The Scintilla code within QScintilla is released under the following license:

 License for Scintilla and SciTE

 Copyright 1998-2003 by Neil Hodgson <neilh@scintilla.org>

 All Rights Reserved

 Permission to use, copy, modify, and distribute this software and its
 documentation for any purpose and without fee is hereby granted,
 provided that the above copyright notice appear in all copies and that
 both that copyright notice and this permission notice appear in
 supporting documentation.

 NEIL HODGSON DISCLAIMS ALL WARRANTIES WITH REGARD TO THIS
 SOFTWARE, INCLUDING ALL IMPLIED WARRANTIES OF MERCHANTABILITY
 AND FITNESS, IN NO EVENT SHALL NEIL HODGSON BE LIABLE FOR ANY
 SPECIAL, INDIRECT OR CONSEQUENTIAL DAMAGES OR ANY DAMAGES
 WHATSOEVER RESULTING FROM LOSS OF USE, DATA OR PROFITS,
 WHETHER IN AN ACTION OF CONTRACT, NEGLIGENCE OR OTHER
 TORTIOUS ACTION, ARISING OUT OF OR IN CONNECTION WITH THE USE
 OR PERFORMANCE OF THIS SOFTWARE.

Installation

As supplied QScintilla will be built as a shared library/DLL and installed in the same directories as the Qt libraries and include files.

If you want to change the configuration then edit the file qscintilla.pro in the Qt4 directory. For example, if you want to build a static library, edit the value of CONFIG and replace dll with staticlib, and edit the value of DEFINES and remove QSCINTILLA_MAKE_DLL.

See your qmake documentation for more details.

To build and install QScintilla, run:

    cd Qt4
    qmake qscintilla.pro
    make
    make install

If you have both Qt v3 and v4 installed then make sure you use the correct version of qmake.

Installation on Windows

Before compiling QScintilla on Windows you should remove the Qsci directory containing the QScintilla header files from any previous installation. This is because the Makefile generated by qmake will find these older header files instead of the new ones.

Depending on the compiler you are using you may need to run nmake rather than make.

If you have built a Windows DLL then you probably also want to run:

    copy %QTDIR%\lib\qscintilla2.dll %QTDIR%\bin

Installation on MacOS/X

On MacOS/X you may need to pass -spec macx-g++ in order to generate a Makefile, otherwise an XCode project file may be created.

You will probably also have to set your DYLD_LIBRARY_PATH environment variable to the directory in which the QScintilla library has been installed. (However, if you are only using QScintilla thought the Python bindings then you don't need to do this.)

Example Application

The example application provided is a port of the standard Qt application example with the QsciScintilla class being used instead of Qt's QTextEdit class.

The example does not demonstrate all of the extra features of QScintilla.

To build the example, run:

    cd example-Qt4
    qmake application.pro
    make

On Windows (and depending on the compiler you are using) you may need to run nmake rather than make.

Python Bindings

The Python bindings are in the Python directory.

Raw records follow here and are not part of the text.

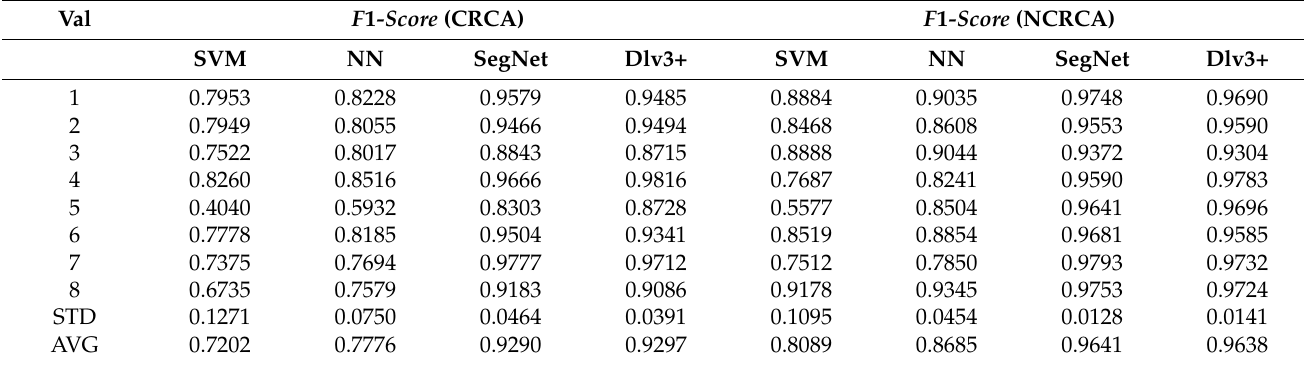
Table 6. Comparison of SVM, NN, SegNet, and Dlv3+ on pixel-wise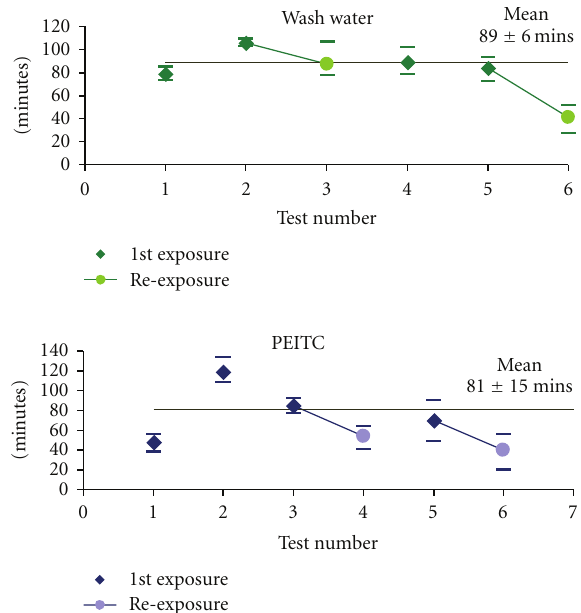
Figure 5: ET 50 (95% CI) values for exposures and re-exposures. The upper panel shows the ET 50 value for each PEITC exposure (green diamond) and re-exposure (green circle). The lower panel shows ET 50 value for each wash water exposure (blue diamond) and re-exposure (blue circle). Re-exposures are linked to the initial exposure by a solid line. Horizontal bars show the 95% upper and lower confidence intervals. Mean ET 50 ( ± SE) value for the initial exposures is shown as a solid black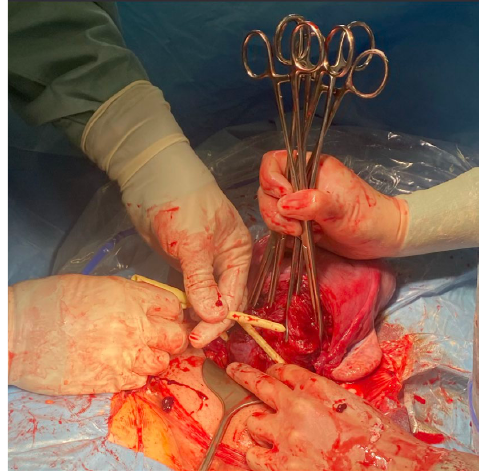
Figure 4. The assistant fixes a sterile Foley cathether “en bloc” around the cervix at the level of the uterosacral ligaments, about 3 – 4 cm below the level of the incision.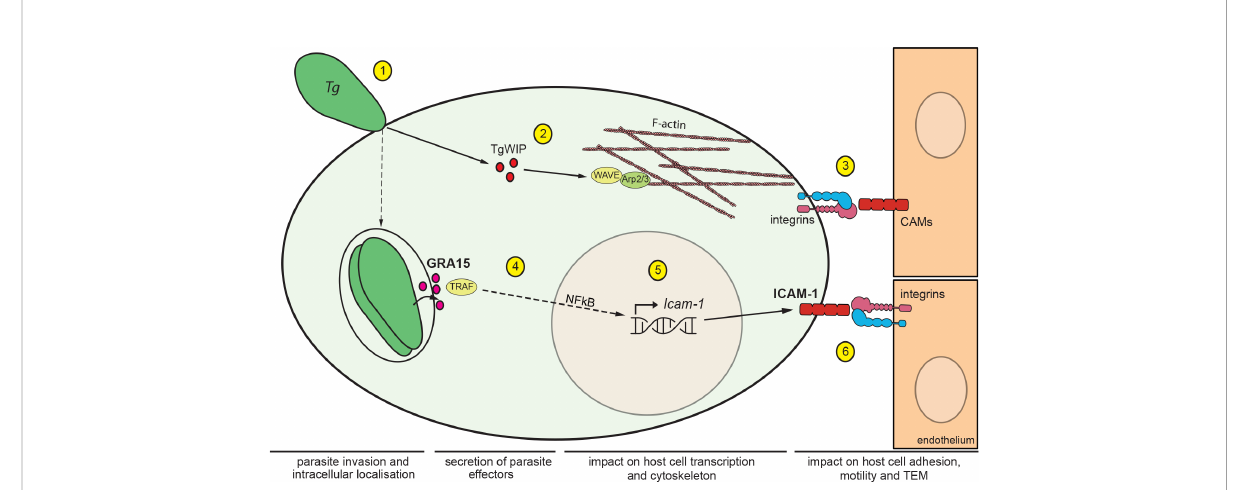
FIGURE 5 Impact of T. gondii secreted effectors on ICAM-1 expression and TEM of DCs. Schematic illustration of the signalling pathways mediating migratory activation and TEM of T. gondii -infected DCs across polarised endothelium. (1) T. gondii ( Tg ) actively invades leukocytes by its own actinomyosin-driven gliding motility and replicates intracellularly in the non-fusogenic parasitophorous vacuole (PV) surrounded by the PV membrane. (2) Upon invasion, the rhoptry secretory organelles are discharged into the host cell cytosol. The secreted effector TgWIP interacts with the host WAVE complex, which regulates fi lamentous (F)-actin dynamics via the Arp2/3 complex and drives enhanced cell motility (21). (3) In hypermigratory infected DCs, interactions between leukocyte b 1/ b 2 integrins and endothelial cell adhesion molecules, including ICAM-1, regulate the TEM of DCs. Notably, infected DCs transit from integrin-independent amoeboid motility in extracellular matrix to integrin-dependent migration on endothelium. This motility mode switch facilitates TEM (24). (4) Following invasion, T. gondii replicates within the formed PV and secretes the dense granule protein GRA15, which is exported to the host cytosolic side of the PV membrane. GRA15 interacts with TNF receptor associated factors (TRAFs) that mediate translocation of the transcription factor NF k B to the host cell nucleus (23). (5) Nuclear NF k B activates transcription of Icam-1 in the host cell nucleus with elevated mRNA expression in infected DCs, GRA15-dependently and in the absence of a by-stander effect. (6) Elevated expression of ICAM-1 at the DC membrane enhances cell adhesion, reduces cell motility and elevates TEM frequency via interactions with endothelial integrin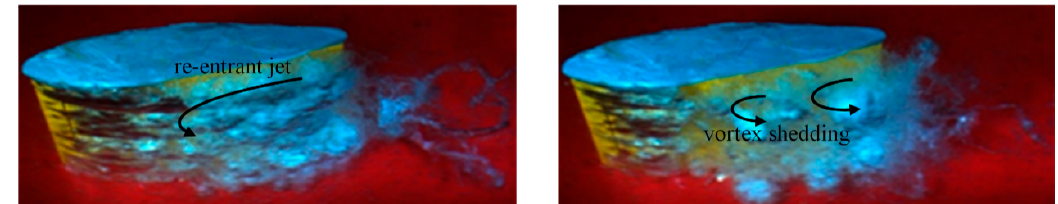
Figure 10. Re ‐ entrant jet and vortex shedding observed in the experiment ( σ = 0.65, α = 60°). Figure 10. Re-entrant jet and vortex shedding observed in the experiment ( σ = 0.65, α = 60 ◦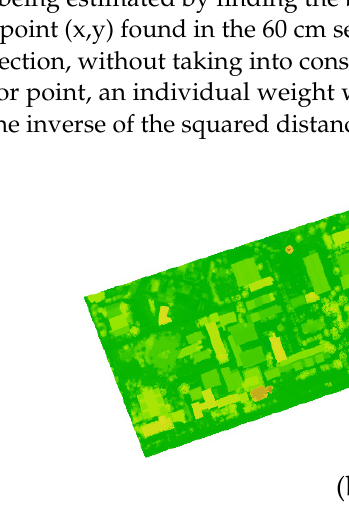
Figure 8. DSM of the study area in raster format, ( a ) using the robust moving planes interpolation method (0.2 m cell size, 0.6 m search radius, 20 neighbors), ( b ) obtained through a combination of interpolation methods, represented with the standard palette color coding.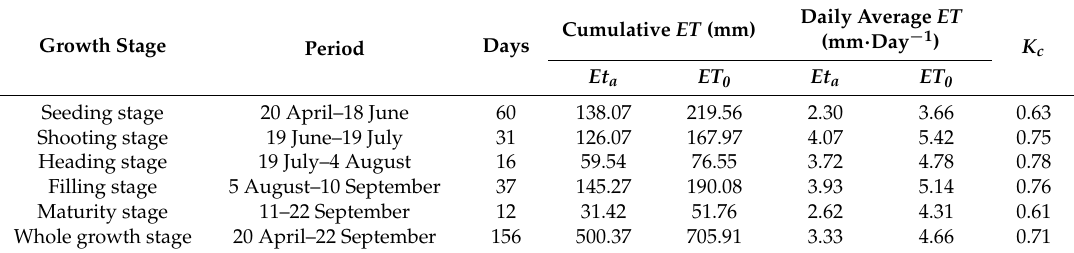
Figure 6. Hourly actual evapotranspiration ( ET a ) and soil moisture content ( smc ) at 10-cm depth at the Yingke site from November 2007 to January 2009. Table 5. The actual evapotranspiration ( ET a ), reference evapotranspiration ( ET 0 ) and crop coefficient ( K c ) during different growth stages at the Yingke site in 2008.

You must have either PyQt v3 or v4 already installed. QScintilla must also already be built and installed.

The configure, build and install the bindings, run:

    python configure.py
    make
    make install

On Windows (and depending on the compiler you are using) you may need to run nmake rather than make.

By default the bindings will be built for PyQt v4 if it is installed. If not, they will be built against PyQt v3. If you have both installed and want to build against PyQt v3 then pass -p 3 as an argument to configure.py.

configure.py supports a number of other arguments. Pass -h to display a list of the supported arguments.

Qt Designer Plugin

QScintilla includes an optional plugin for Qt Designer that allows QScintilla instances to be included in GUI designs just like any other Qt widget.

To build the plugin on all platforms, make sure QScintilla is installed and then run (as root or administrator):

    cd designer-Qt4
    qmake designer.pro
    make
    make install

On Windows (and depending on the compiler you are using) you may need to run nmake rather than make.